Soon after this, Jesus is beside the lake inviting the first disciples to join him in becoming a transformative community. The work of healing, restoring and reconciling is never solitary work; it requires the participation of a spirit filled community. The intention to change oneself is the starting place.
Participation in God’s Work
A prayer attributed to Óscar Romero of El Salvador reminds us that we are not the designers of this reign of righteousness, although we work to bring it to fulfilment. We are all required to open our eyes and ears to the reality of pain and abuse in the societies in which we live. We must make our contribution with love, joy and generosity, but it is God’s work. God’s Spirit animates, informs and energises the community of disciples in our participation in the mission to which we are called.
Participators Not Do-Gooders
The mindset needed for participation is described by Paulo Freire in Pedagogy of the Oppressed: “Some of the dominant class join the oppressed in their struggle for liberation. Theirs is a fundamental role and has been so throughout the history of this struggle.”
But Freire warns of the cultural bias that would-be liberators come with: “As they move to the side of the exploited they almost always bring with them the marks of their origin. Their prejudices include a lack of confidence in the people’s ability to think, to want and to know. So they run the risk of falling into a type of generosity as harmful as that of the oppressors.”
He advises that there is the need for critical self-awareness or conscientisation: “Though they truly desire to transform the unjust order, they believe that they must be the executors of the transformation. They talk about the people but do not trust them; and trusting the people is the indispensible precondition for revolutionary change.”
Finally he says that participation is with and led by the other: “A real humanist can be identified more by his trust in the people, which engages him in their struggle, than by a thousand actions in their favour.”
Models of Participation
Mary of Nazareth, the perfect model of discipleship, demonstrates the active, outward focus of one who participates. Newly touched by the Holy Spirit and full of the presence of God within her, she does not sit quietly to contemplate the holiness of her situation. She makes hurried preparation for the difficult journey to a town in the hill country of Judah where her cousin Elizabeth lives — an older woman, pregnant with her first baby. Mary’s impulse was to be there as help and support during her cousin’s time of vulnerability and struggle. On Mary’s lips is the Magnificat, a song of praise for God who redresses oppression and lifts up the poor.

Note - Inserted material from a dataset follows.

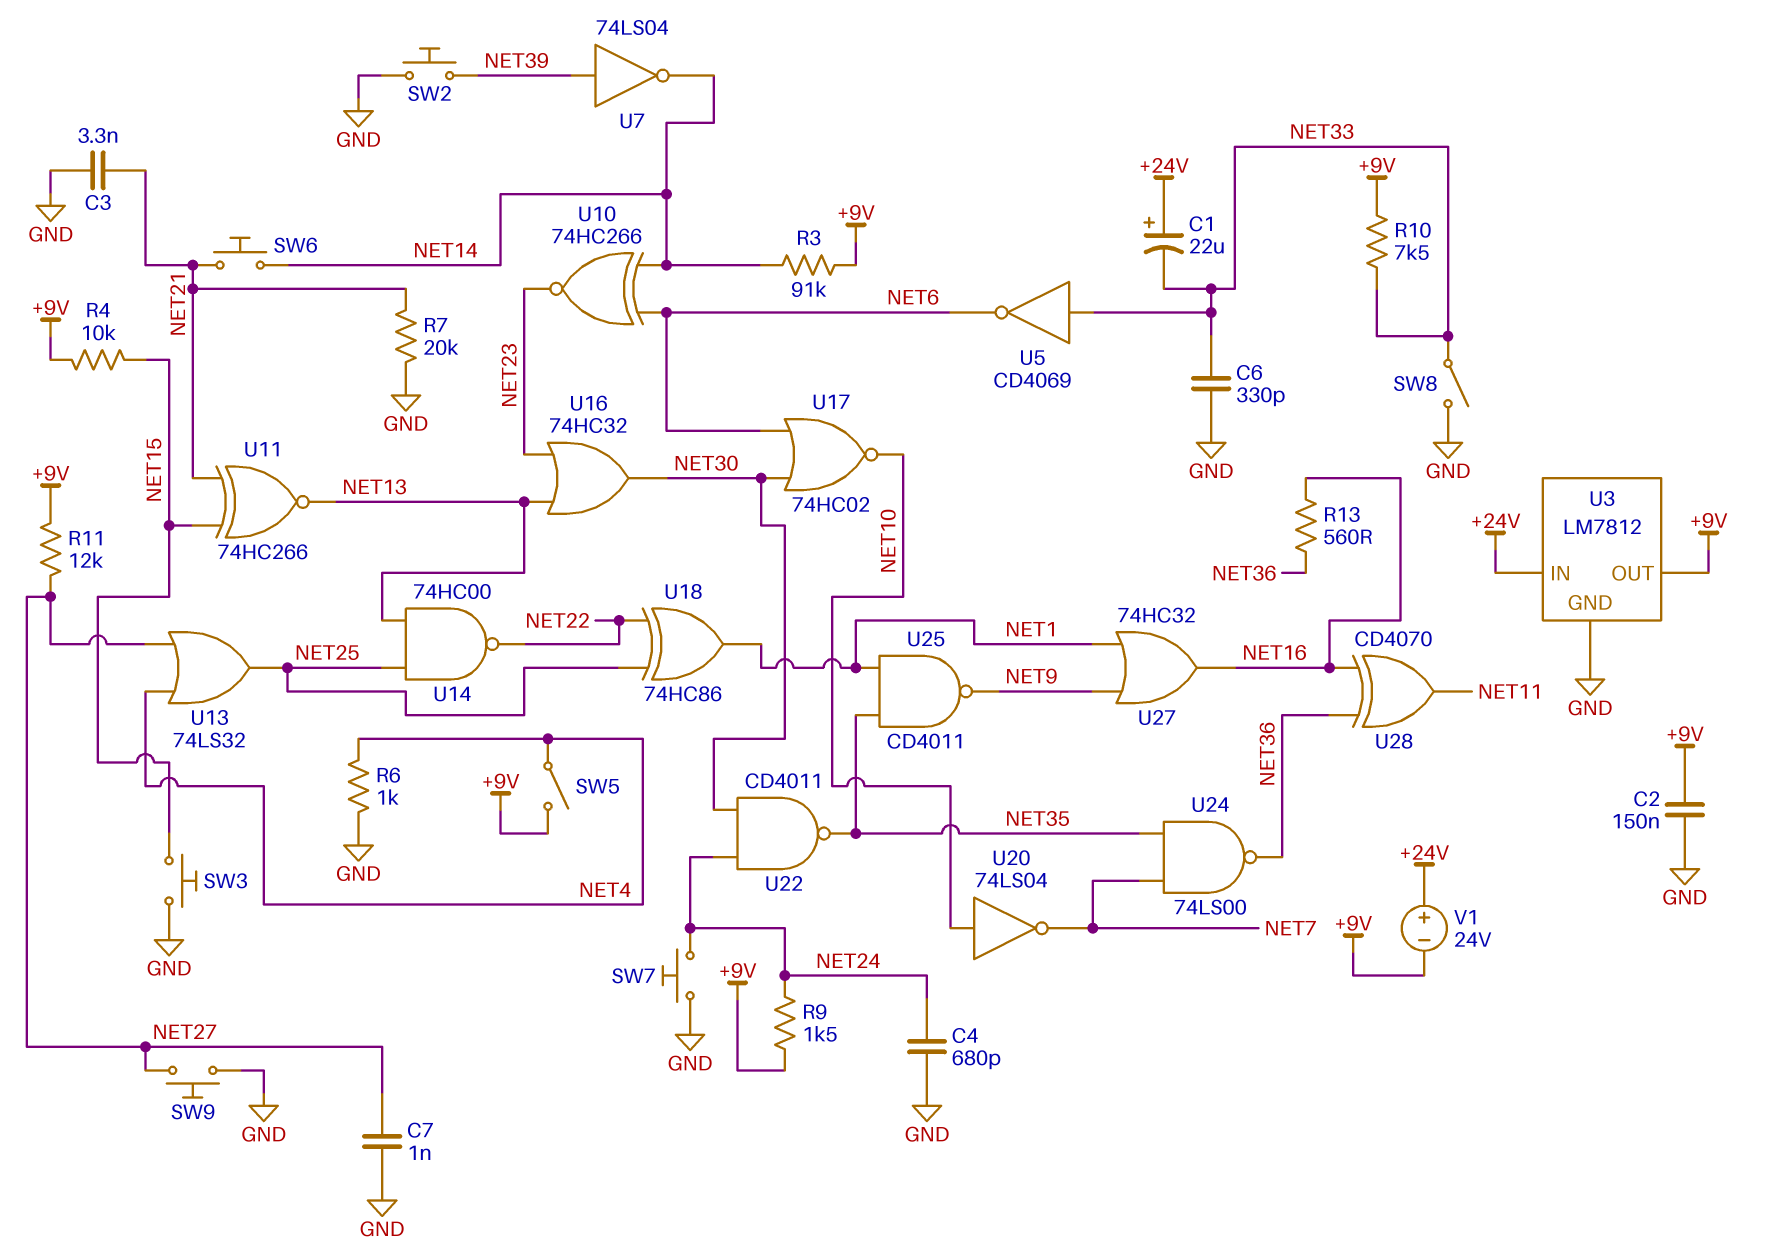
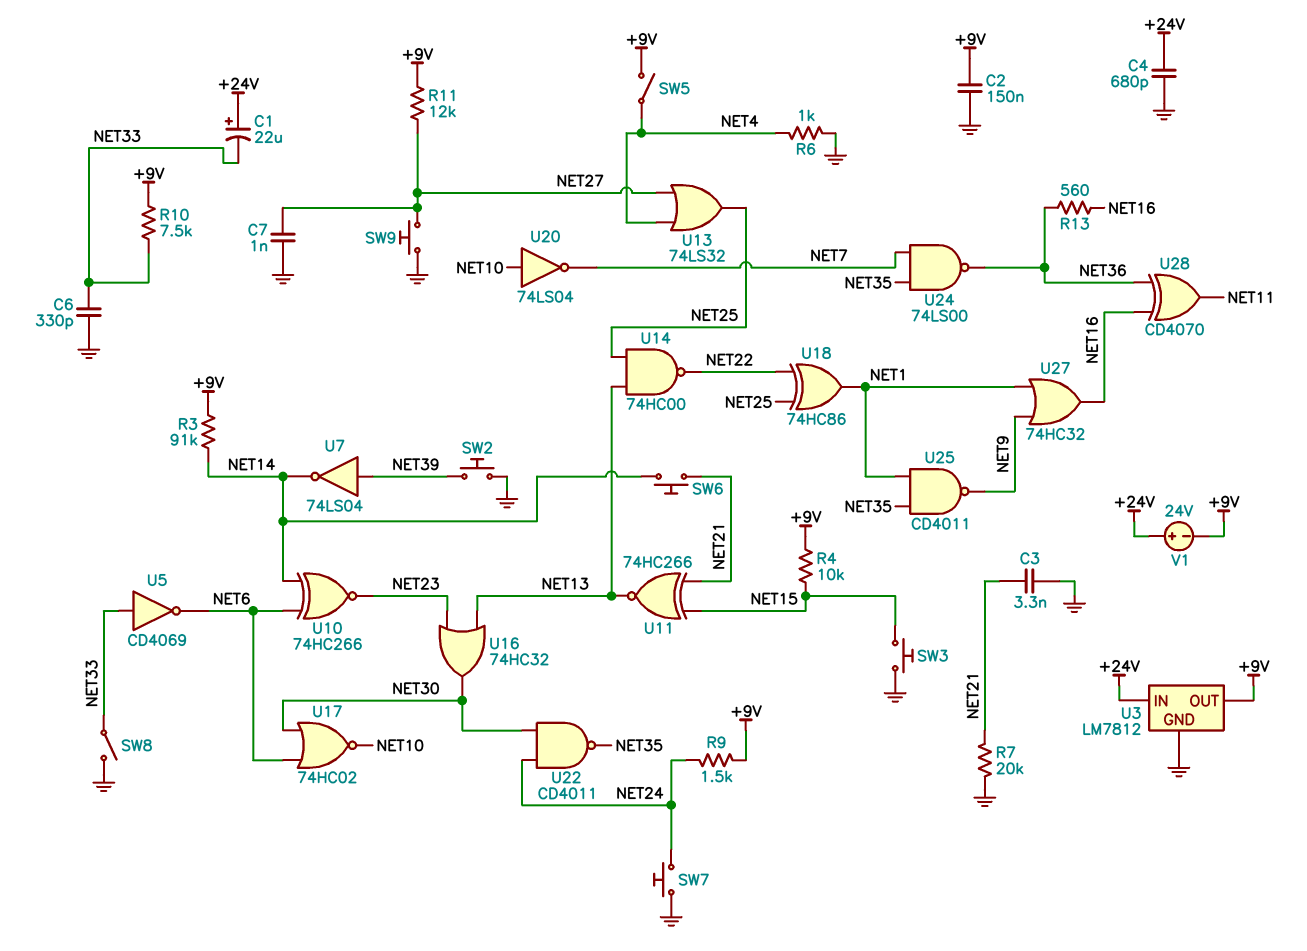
C4: 680pF (GND, NET24) -> 680pF (+24V, GND)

The Catholic Church has initiated canonisation procedures to examine Dorothy Day’s role as an example of radical, fearless participation in the struggle to transform injustice and oppression. She was a writer and social activist who saw poverty and distress all around her in New York during the Depression years 1929-39. Dorothy Day was a lay woman, in and of the world, who came to believe and live out in her own life the Gospel imperative to care for the poor and oppressed. Together with the visionary French philosopher, Peter Maurin, she began soup kitchens, opened hospitality houses and founded the radical newspaper The Catholic Worker which protested strongly against war and economic exploitation. She incurred the criticism of society and Church at the time. Dorothy Day believed capitalism to be flawed structurally — she and Peter Maurin chose voluntary poverty as the foundation stone for their new movement. The Catholic Worker movement is still active around the world, including in New Zealand.
If Dorothy Day is canonised she will certainly be a hero and saint for our time. Her life exemplifies participation — that aspect which is so closely woven through all of the principles of Catholic Social Teaching.
So, for Pentecost 2017 in Aotearoa New Zealand when we pray “Come, Holy Spirit”, let our faith in that Spirit be strong and our hearts be open wide so that we can indeed be energised to participate in the work to which we are called.